U.S. and Canadian Air Defenses Tracking Santa Claus on his Christmas Eve Flight
A Fifty Plus Year Tradition
Every year since I was a child the front page of the morning papers on Christmas day have always carried a little notice from the North American Aerospace Defense Command (NORAD) in Colorado Springs announcing that a sleigh, pulled by eight reindeer, in the sky heading south from the North Pole had been picked up on its radar during the night.
NORAD is the joint U.S. - Canadian military group charged with scanning the skies over North America for early warning about hostile bombers or missiles headed toward North America.
The accounts always stated that, since the sleigh and reindeer posed no hostile threat, no planes were scrambled to intercept and the sleigh was allowed to continue peacefully through U.S. and Canadian airspace.
Keeping Children Entertained on December 24th
The NORAD press release tradition has continued and, in 1998 NORAD launched the NORAD Tracks Santa website.
The website, NORADSanta.org, which is available in English, French, German, Italian, Spanish, Portuguese, Japanese and Chinese, has maps showing where in the world Santa is currently located, a tracker showing how many presents have been delivered, videos and other activities.
Because times are different in different parts of the world Santa's Christmas Eve journey begins before dawn in North America on December 24th. This gives children in North America something to all day while they await nightfall.
The Santa tracking project has continued to grow and, in addition to the NORADSanta.org website, hundreds of volunteers assemble each December 24th at Peterson AFB, home of the North American Aerospace Defense Command in Colorado Springs, Colorado to answer phone calls from children and post updates on Facebook and Twitter.
The toll free telephone number, 1-877-HI-NORAD (877-446-6723) lets children call in to check on Santa's progress. The volunteers also post updates on Facebook at http://www.facebook.com/noradsanta and Twitter at https://twitter.com/NoradSanta.
NORAD Tracks Santa 2008
A Cold War Christmas Tradition Continues
NORAD's Santa tracking tradition started by accident in 1955 when an ad in a Colorado Springs newspaper mistakenly printed NORAD's phone number rather than the intended number and a child dialed the number asking about the whereabouts of Santa on that Christmas Eve.
Despite the fact that it was a wrong number, the people at NORAD dutifully played along and reassured the child that they had indeed detected Santa on their radar as he was en route to deliver toys.
The Cold War was at its height and there was a perfectly valid fear that if the former Soviet Union decided to launch a bomber attack (the ability to launch a missile attack was still about five years away at that time) the shortest route to targets in North America would be to fly over the North Pole.

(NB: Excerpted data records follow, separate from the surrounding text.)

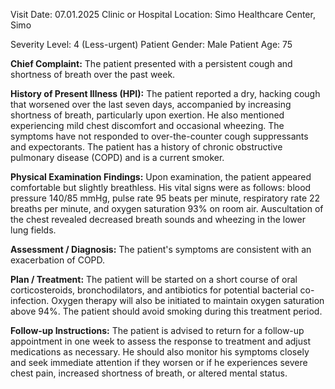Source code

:  Visit Date: 07.01.2025
Clinic or Hospital Location: Simo Healthcare Center, Simo

Severity Level: 4 (Less-urgent)
Patient Gender: Male
Patient Age: 75

**Chief Complaint:**
The patient presented with a persistent cough and shortness of breath over the past week.

**History of Present Illness (HPI):**
The patient reported a dry, hacking cough that worsened over the last seven days, accompanied by increasing shortness of breath, particularly upon exertion. He also mentioned experiencing mild chest discomfort and occasional wheezing. The symptoms have not responded to over-the-counter cough suppressants and expectorants. The patient has a history of chronic obstructive pulmonary disease (COPD) and is a current smoker.

**Physical Examination Findings:**
Upon examination, the patient appeared comfortable but slightly breathless. His vital signs were as follows: blood pressure 140/85 mmHg, pulse rate 95 beats per minute, respiratory rate 22 breaths per minute, and oxygen saturation 93% on room air. Auscultation of the chest revealed decreased breath sounds and wheezing in the lower lung fields.

**Assessment / Diagnosis:**
The patient's symptoms are consistent with an exacerbation of COPD.

**Plan / Treatment:**
The patient will be started on a short course of oral corticosteroids, bronchodilators, and antibiotics for potential bacterial co-infection. Oxygen therapy will also be initiated to maintain oxygen saturation above 94%. The patient should avoid smoking during this treatment period.

**Follow-up Instructions:**
The patient is advised to return for a follow-up appointment in one week to assess the response to treatment and adjust medications as necessary. He should also monitor his symptoms closely and seek immediate attention if they worsen or if he experiences severe chest pain, increased shortness of breath, or altered mental status.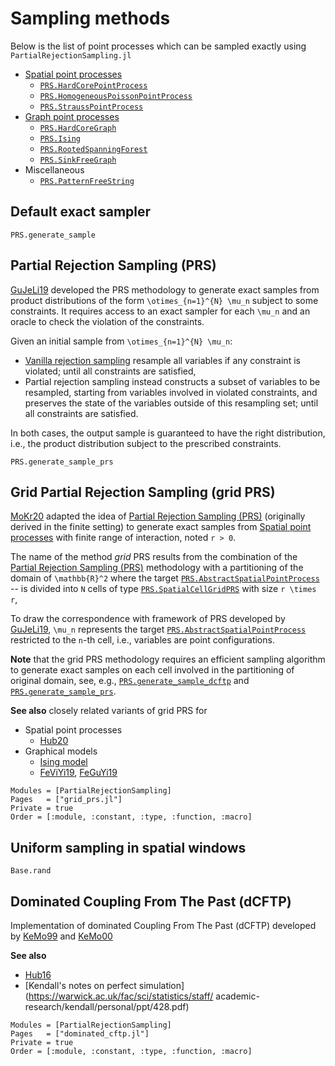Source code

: # Sampling methods

Below is the list of point processes which can be sampled exactly using `PartialRejectionSampling.jl`

* [Spatial point processes](@ref)
  * [`PRS.HardCorePointProcess`](@ref)
  * [`PRS.HomogeneousPoissonPointProcess`](@ref)
  * [`PRS.StraussPointProcess`](@ref)
* [Graph point processes](@ref)
  * [`PRS.HardCoreGraph`](@ref)
  * [`PRS.Ising`](@ref)
  * [`PRS.RootedSpanningForest`](@ref)
  * [`PRS.SinkFreeGraph`](@ref)
* Miscellaneous
  * [`PRS.PatternFreeString`](@ref)

## Default exact sampler

```@docs
PRS.generate_sample
```

## Partial Rejection Sampling (PRS)

[GuJeLi19](@cite) developed the PRS methodology to generate exact samples from product distributions of the form ``\otimes_{n=1}^{N} \mu_n`` subject to some constraints.
It requires access to an exact sampler for each ``\mu_n`` and an oracle to check the violation of the constraints.

Given an initial sample from ``\otimes_{n=1}^{N} \mu_n``:

* [Vanilla rejection sampling](https://en.wikipedia.org/wiki/Rejection_sampling) resample all variables if any constraint is violated; until all constraints are satisfied,
* Partial rejection sampling instead constructs a subset of variables to be resampled, starting from variables involved in violated constraints, and preserves the state of the variables outside of this resampling set; until all constraints are satisfied.

In both cases, the output sample is guaranteed to have the right distribution, i.e., the product distribution subject to the prescribed constraints.

```@docs
PRS.generate_sample_prs
```

## Grid Partial Rejection Sampling (grid PRS)

[MoKr20](@cite) adapted the idea of [Partial Rejection Sampling (PRS)](@ref) (originally derived in the finite setting) to generate exact samples from [Spatial point processes](@ref) with finite range of interaction, noted ``r > 0``.

The name of the method *grid* PRS results from the combination of the [Partial Rejection Sampling (PRS)](@ref) methodology with a partitioning of the domain of ``\mathbb{R}^2`` where the target [`PRS.AbstractSpatialPointProcess`](@ref) -- is divided into ``N`` cells of type [`PRS.SpatialCellGridPRS`](@ref) with size ``r \times r``,

To draw the correspondence with framework of PRS developed by [GuJeLi19](@cite), ``\mu_n`` represents the target [`PRS.AbstractSpatialPointProcess`](@ref) restricted to the ``n``-th cell, i.e., variables are point configurations.

**Note** that the grid PRS methodology requires an efficient sampling algorithm to generate exact samples on each cell involved in the partitioning of original domain, see, e.g., [`PRS.generate_sample_dcftp`](@ref) and [`PRS.generate_sample_prs`](@ref).

**See also** closely related variants of grid PRS for

* Spatial point processes
  * [Hub20](@cite)
* Graphical models
  * [Ising model](@ref)
  * [FeViYi19](@cite), [FeGuYi19](@cite)

```@autodocs
Modules = [PartialRejectionSampling]
Pages   = ["grid_prs.jl"]
Private = true
Order = [:module, :constant, :type, :function, :macro]
```

## Uniform sampling in spatial windows

```@docs
Base.rand
```

## Dominated Coupling From The Past (dCFTP)

Implementation of dominated Coupling From The Past (dCFTP) developed by [KeMo99](@cite) and [KeMo00](@cite)

**See also**

* [Hub16](@cite)
* [Kendall's notes on perfect simulation](<https://warwick.ac.uk/fac/sci/statistics/staff/>  academic-research/kendall/personal/ppt/428.pdf)

```@autodocs
Modules = [PartialRejectionSampling]
Pages   = ["dominated_cftp.jl"]
Private = true
Order = [:module, :constant, :type, :function, :macro]
```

For this reason the U.S. and Canada had advance radar tracking stations in distant Greenland and Alaska (which was not yet a state in 1955) as well as northern Canada and other sites around North America.
The command center coordinating this defense is located outside of Colorado Springs. Defense is serious business and the threat of a nuclear attack by bombers, and later missiles, was very real during the Cold War.